> **PROBLEM DESCRIPTION**:
In the entries that follow, find the line containing "wypadek w Sukowie." and the line containing "vaihde 06 41", then retype exactly the lines from the first through the second, pictures excluded.

*** Opening of RECORDS FOR THIS TASK ***

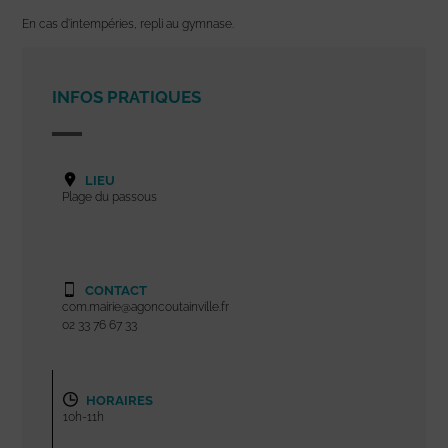
En cas d’intempéries, repli au gymnase.
INFOS PRATIQUES
LIEU
Plage du passous
CONTACT
com.mairie@agoncoutainville.fr
02 33 76 67 33
HORAIRES
10h-11h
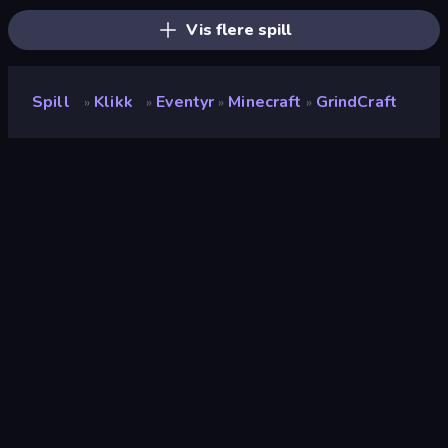
Vis flere spill
Spill
Klikk
Eventyr
Minecraft
GrindCraft
»
»
»
»
GrindCraft
Utvikler
Playsaurus
Vurdering
9.3
(
basert på de siste 6 månedene
)
Løslatt
april 2016
Sist oppdatert
mai 2022
Spillmotor
Externally hosted (iframe)
Plattformer
Nettleser (stasjonær datamaskin,
mobil, nettbrett), CrazyGames-
appen (iOS, Android), App Store
(Android)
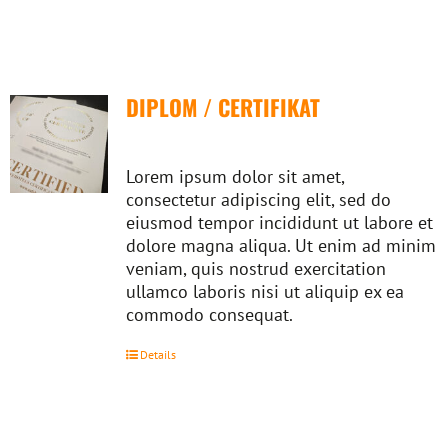
DIPLOM / CERTIFIKAT
Lorem ipsum dolor sit amet,
consectetur adipiscing elit, sed do
eiusmod tempor incididunt ut labore et
dolore magna aliqua. Ut enim ad minim
veniam, quis nostrud exercitation
ullamco laboris nisi ut aliquip ex ea
commodo consequat.
Details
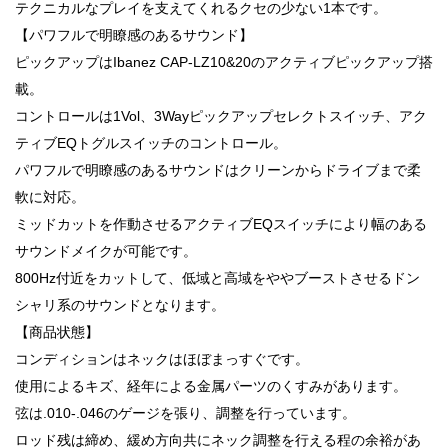
テクニカルなプレイを支えてくれるクセの少ない1本です。
【パワフルで明瞭感のあるサウンド】
ピックアップはIbanez CAP-LZ10&20のアクティブピックアップ搭
載。
コントロールは1Vol、3Wayピックアップセレクトスイッチ、アク
ティブEQトグルスイッチのコントロール。
パワフルで明瞭感のあるサウンドはクリーンからドライブまで柔
軟に対応。
ミッドカットを作動させるアクティブEQスイッチにより幅のある
サウンドメイクが可能です。
800Hz付近をカットして、低域と高域をややブーストさせるドン
シャリ系のサウンドとなります。
【商品状態】
コンディションはネックはほぼまっすぐです。
使用によるキズ、経年による金属パーツのくすみがあります。
弦は.010-.046のゲージを張り、調整を行っています。
ロッド残は締め、緩め方向共にネック調整を行える程の余裕があ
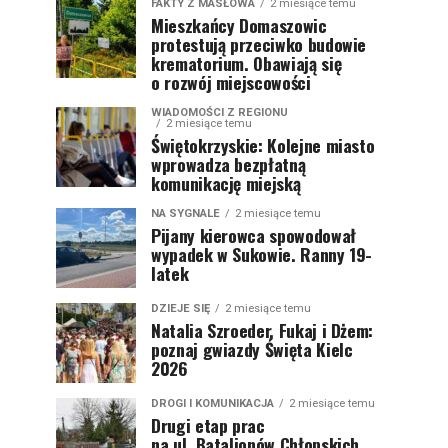
FAKTY Z MASŁOWA
2 miesiące temu
Mieszkańcy Domaszowic
protestują przeciwko budowie
krematorium. Obawiają się
o rozwój miejscowości
WIADOMOŚCI Z REGIONU
2 miesiące temu
Świętokrzyskie: Kolejne miasto
wprowadza bezpłatną
komunikację miejską
NA SYGNALE
2 miesiące temu
Pijany kierowca spowodował
wypadek w Sukowie. Ranny 19-
latek
DZIEJE SIĘ
2 miesiące temu
Natalia Szroeder, Fukaj i Dżem:
poznaj gwiazdy Święta Kielc
2026
DROGI I KOMUNIKACJA
2 miesiące temu
Drugi etap prac
na ul. Batalionów Chłopskich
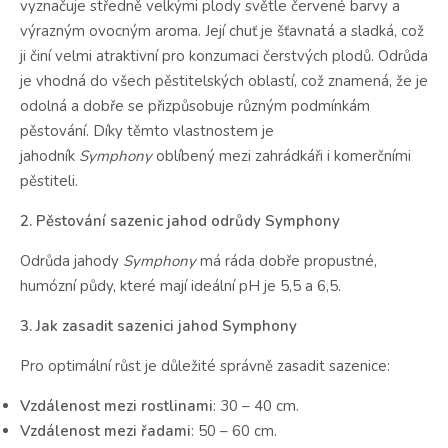
vyznačuje středně velkými plody světle červené barvy a
výrazným ovocným aroma. Její chuť je šťavnatá a sladká, což
ji činí velmi atraktivní pro konzumaci čerstvých plodů. Odrůda
je vhodná do všech pěstitelských oblastí, což znamená, že je
odolná a dobře se přizpůsobuje různým podmínkám
pěstování. Díky těmto vlastnostem je
jahodník
Symphony
oblíbený mezi zahrádkáři i komerčními
pěstiteli.
2. Pěstování sazenic jahod odrůdy Symphony
Odrůda jahody
Symphony
má ráda dobře propustné,
humózní půdy, které mají ideální pH je 5,5 a 6,5.
3. Jak zasadit sazenici jahod Symphony
Pro optimální růst je důležité správně zasadit sazenice:
Vzdálenost mezi rostlinami
: 30 – 40 cm.
Vzdálenost mezi řadami
: 50 – 60 cm.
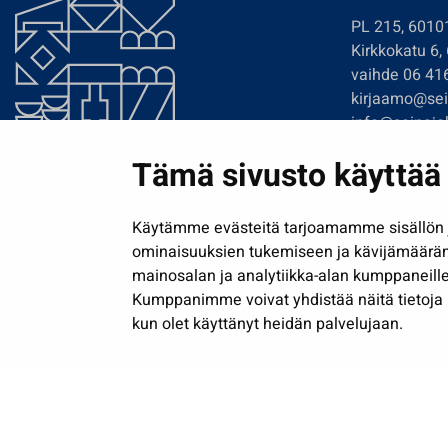
PL 215, 6010
Kirkkokatu 6,
vaihde 06 41
kirjaamo@sein
info@seinajok
etunimi.sukun
Tämä sivusto käyttää 
Tilaa uutiskir
Käytämme evästeitä tarjoamamme sisällön j
ominaisuuksien tukemiseen ja kävijämäärä
mainosalan ja analytiikka-alan kumppaneille
Kumppanimme voivat yhdistää näitä tietoja muih
kun olet käyttänyt heidän palvelujaan.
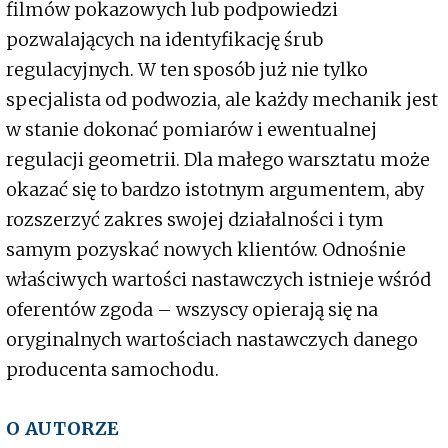
filmów pokazowych lub podpowiedzi
pozwalających na identyfikację śrub
regulacyjnych. W ten sposób już nie tylko
specjalista od podwozia, ale każdy mechanik jest
w stanie dokonać pomiarów i ewentualnej
regulacji geometrii. Dla małego warsztatu może
okazać się to bardzo istotnym argumentem, aby
rozszerzyć zakres swojej działalności i tym
samym pozyskać nowych klientów. Odnośnie
właściwych wartości nastawczych istnieje wśród
oferentów zgoda – wszyscy opierają się na
oryginalnych wartościach nastawczych danego
producenta samochodu.
O AUTORZE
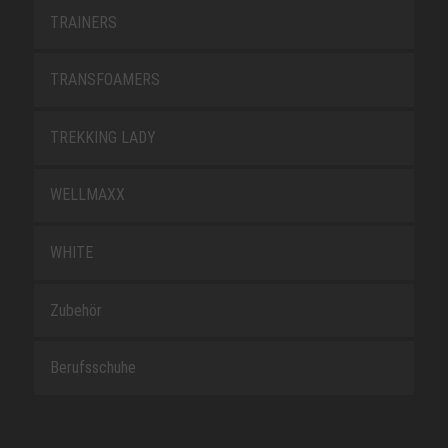
TRAINERS
TRANSFOAMERS
TREKKING LADY
WELLMAXX
WHITE
Zubehör
Berufsschuhe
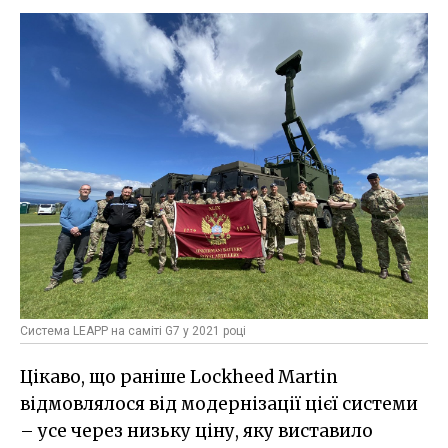
Система LEAPP на саміті G7 у 2021 році
Цікаво, що раніше Lockheed Martin
відмовлялося від модернізації цієї системи
– усе через низьку ціну, яку виставило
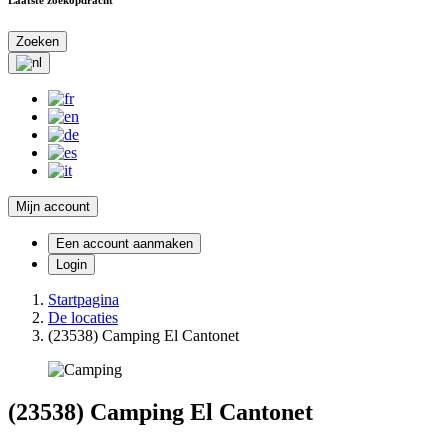
Zoeken
Mijn account
Een account aanmaken
Login
Startpagina
De locaties
(23538) Camping El Cantonet
(23538) Camping El Cantonet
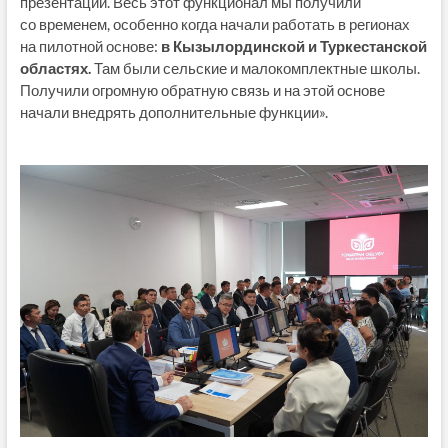
презентаций. Весь этот функционал мы получили
со временем, особенно когда начали работать в регионах
на пилотной основе:
в Кызылординской и Туркестанской
областях.
Там были сельские и малокомплектные школы.
Получили огромную обратную связь и на этой основе
начали внедрять дополнительные функции».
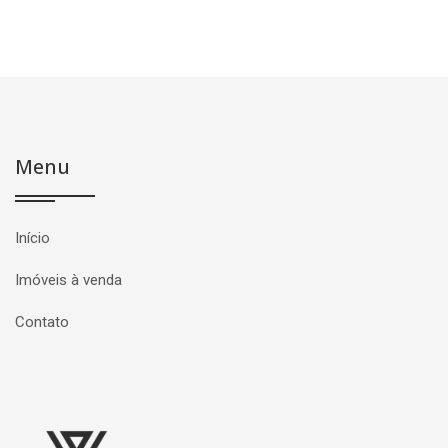
Menu
Início
Imóveis à venda
Contato
Página inicial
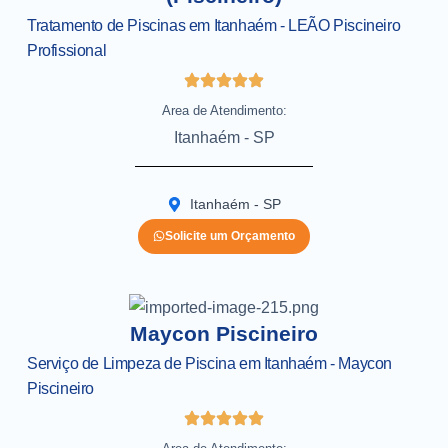
Tratamento de Piscinas em Itanhaém - LEÃO Piscineiro
Profissional
Area de Atendimento:
Itanhaém - SP
Itanhaém - SP
Solicite um Orçamento
Maycon Piscineiro
Serviço de Limpeza de Piscina em Itanhaém - Maycon
Piscineiro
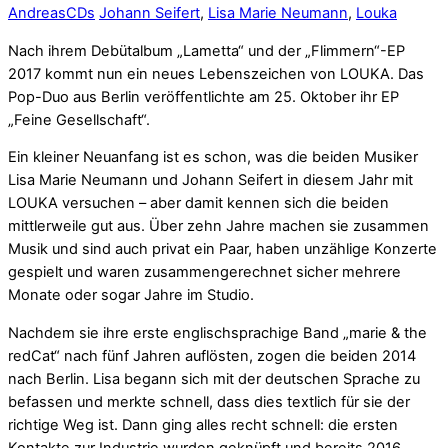
Andreas
CDs
Johann Seifert
,
Lisa Marie Neumann
,
Louka
Nach ihrem Debütalbum „Lametta“ und der „Flimmern“-EP
2017 kommt nun ein neues Lebenszeichen von LOUKA. Das
Pop-Duo aus Berlin veröffentlichte am 25. Oktober ihr EP
„Feine Gesellschaft“.
Ein kleiner Neuanfang ist es schon, was die beiden Musiker
Lisa Marie Neumann und Johann Seifert in diesem Jahr mit
LOUKA versuchen – aber damit kennen sich die beiden
mittlerweile gut aus. Über zehn Jahre machen sie zusammen
Musik und sind auch privat ein Paar, haben unzählige Konzerte
gespielt und waren zusammengerechnet sicher mehrere
Monate oder sogar Jahre im Studio.
Nachdem sie ihre erste englischsprachige Band „marie & the
redCat“ nach fünf Jahren auflösten, zogen die beiden 2014
nach Berlin. Lisa begann sich mit der deutschen Sprache zu
befassen und merkte schnell, dass dies textlich für sie der
richtige Weg ist. Dann ging alles recht schnell: die ersten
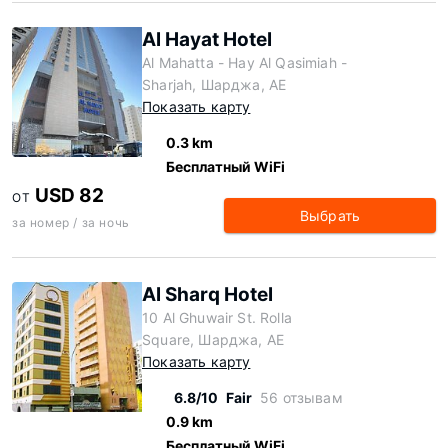
Al Hayat Hotel
Al Mahatta - Hay Al Qasimiah -
Sharjah, Шарджа, AE
Показать карту
0.3 km
Бесплатный WiFi
USD 82
ОТ
Выбрать
за номер / за ночь
Al Sharq Hotel
10 Al Ghuwair St. Rolla
Square, Шарджа, AE
Показать карту
6.8/10
Fair
56 отзывам
0.9 km
Бесплатный WiFi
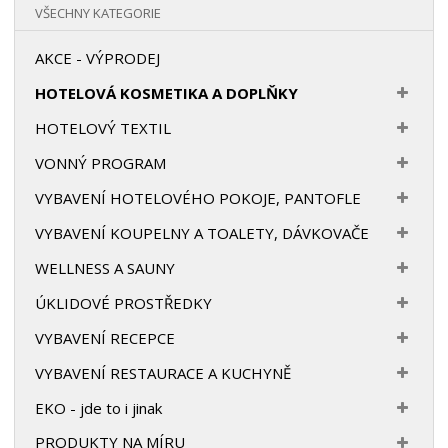
VŠECHNY KATEGORIE
AKCE - VÝPRODEJ
HOTELOVÁ KOSMETIKA A DOPLŇKY
HOTELOVÝ TEXTIL
VONNÝ PROGRAM
VYBAVENÍ HOTELOVÉHO POKOJE, PANTOFLE
VYBAVENÍ KOUPELNY A TOALETY, DÁVKOVAČE
WELLNESS A SAUNY
ÚKLIDOVÉ PROSTŘEDKY
VYBAVENÍ RECEPCE
VYBAVENÍ RESTAURACE A KUCHYNĚ
EKO - jde to i jinak
PRODUKTY NA MÍRU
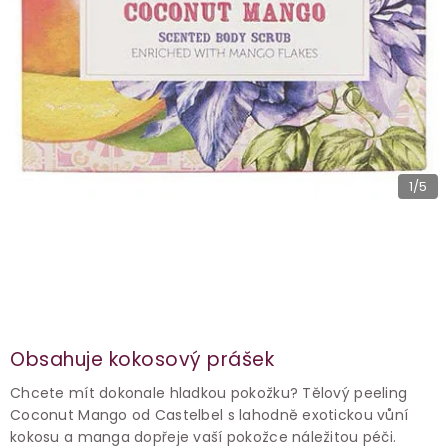
1
/5
Obsahuje kokosový prášek
Chcete mít dokonale hladkou pokožku? Tělový peeling
Coconut Mango od Castelbel s lahodně exotickou vůní
kokosu a manga dopřeje vaší pokožce náležitou péči.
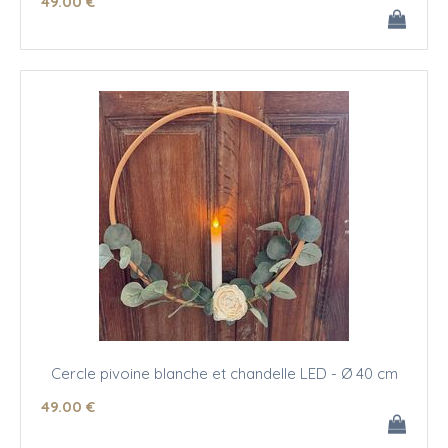
49
.00
€
Cercle pivoine blanche et chandelle LED - Ø 40 cm
49
.00
€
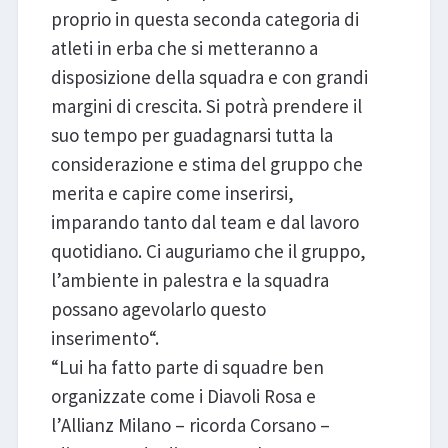
proprio in questa seconda categoria di
atleti in erba che si metteranno a
disposizione della squadra e con grandi
margini di crescita. Si potrà prendere il
suo tempo per guadagnarsi tutta la
considerazione e stima del gruppo che
merita e capire come inserirsi,
imparando tanto dal team e dal lavoro
quotidiano. Ci auguriamo che il gruppo,
l’ambiente in palestra e la squadra
possano agevolarlo questo
inserimento“.
“Lui ha fatto parte di squadre ben
organizzate come i Diavoli Rosa e
l’Allianz Milano – ricorda Corsano –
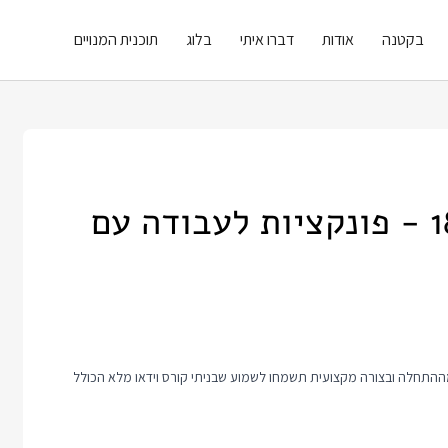
בקטנה
אודות
דברו איתי
בלוג
תוכנית המנויים
סדרת SQL בסיסי - פוסט 18 - פונקציות לעבודה עם
 זה כולל טיפ קצר לעבודה עם SQL. אם אתם רוצים ללמוד איתי SQL מההתחלה ובצורה מקצועית תשמחו לשמוע שבניתי קורס וידאו מלא הכולל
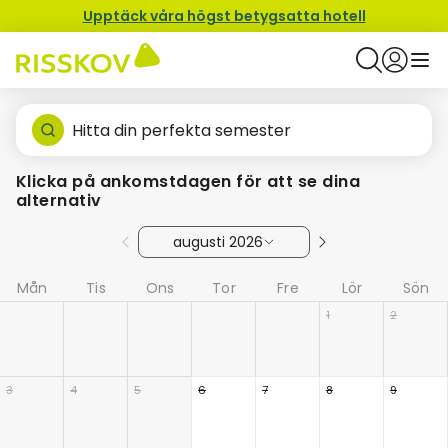
Upptäck våra högst betygsatta hotell
Hitta din perfekta semester
Klicka på ankomstdagen för att se dina
alternativ
augusti 2026
Mån
Tis
Ons
Tor
Fre
Lör
Sön
1
2
3
4
5
6
7
8
9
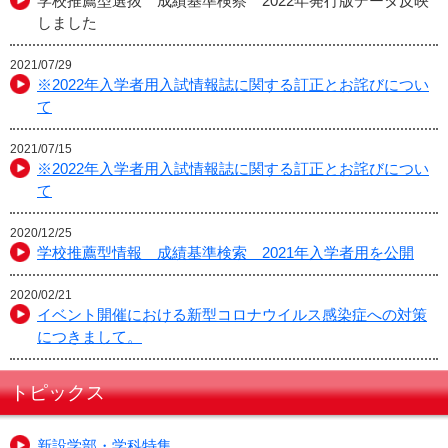
学校推薦型選抜 成績基準検察 2022年発行版データ反映
しました
2021/07/29
※2022年入学者用入試情報誌に関する訂正とお詫びについ
て
2021/07/15
※2022年入学者用入試情報誌に関する訂正とお詫びについ
て
2020/12/25
学校推薦型情報 成績基準検索 2021年入学者用を公開
2020/02/21
イベント開催における新型コロナウイルス感染症への対策
につきまして。
トピックス
新設学部・学科特集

*** Close of RECORDS FOR THIS TASK ***

> **YOUR RESPONSE**:
wypadek w Sukowie. Ranny 19-
latek
DZIEJE SIĘ
2 miesiące temu
Natalia Szroeder, Fukaj i Dżem:
poznaj gwiazdy Święta Kielc
2026
DROGI I KOMUNIKACJA
2 miesiące temu
Drugi etap prac
na ul. Batalionów Chłopskich
vyznačuje středně velkými plody světle červené barvy a
výrazným ovocným aroma. Její chuť je šťavnatá a sladká, což
ji činí velmi atraktivní pro konzumaci čerstvých plodů. Odrůda
je vhodná do všech pěstitelských oblastí, což znamená, že je
odolná a dobře se přizpůsobuje různým podmínkám
pěstování. Díky těmto vlastnostem je
jahodník
Symphony
oblíbený mezi zahrádkáři i komerčními
pěstiteli.
2. Pěstování sazenic jahod odrůdy Symphony
Odrůda jahody
Symphony
má ráda dobře propustné,
humózní půdy, které mají ideální pH je 5,5 a 6,5.
3. Jak zasadit sazenici jahod Symphony
Pro optimální růst je důležité správně zasadit sazenice:
Vzdálenost mezi rostlinami
: 30 – 40 cm.
Vzdálenost mezi řadami
: 50 – 60 cm.
PL 215, 6010
Kirkkokatu 6,
vaihde 06 41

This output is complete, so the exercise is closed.